### WRITTEN TASK
Write out the material in full, matching each line exactly.

### RECORDED DATA
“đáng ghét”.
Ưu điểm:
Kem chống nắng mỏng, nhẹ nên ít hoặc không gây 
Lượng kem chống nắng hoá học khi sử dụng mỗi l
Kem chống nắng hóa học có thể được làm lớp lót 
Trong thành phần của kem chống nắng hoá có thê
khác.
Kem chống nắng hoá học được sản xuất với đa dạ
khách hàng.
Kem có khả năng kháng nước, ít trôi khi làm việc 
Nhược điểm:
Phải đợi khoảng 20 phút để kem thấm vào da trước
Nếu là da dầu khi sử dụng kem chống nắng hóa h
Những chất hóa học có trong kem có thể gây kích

### FINAL ANSWER
“đáng ghét”.
Ưu điểm:
Kem chống nắng mỏng, nhẹ nên ít hoặc không gây 
Lượng kem chống nắng hoá học khi sử dụng mỗi l
Kem chống nắng hóa học có thể được làm lớp lót 
Trong thành phần của kem chống nắng hoá có thê
khác.
Kem chống nắng hoá học được sản xuất với đa dạ
khách hàng.
Kem có khả năng kháng nước, ít trôi khi làm việc 
Nhược điểm:
Phải đợi khoảng 20 phút để kem thấm vào da trước
Nếu là da dầu khi sử dụng kem chống nắng hóa h
Những chất hóa học có trong kem có thể gây kích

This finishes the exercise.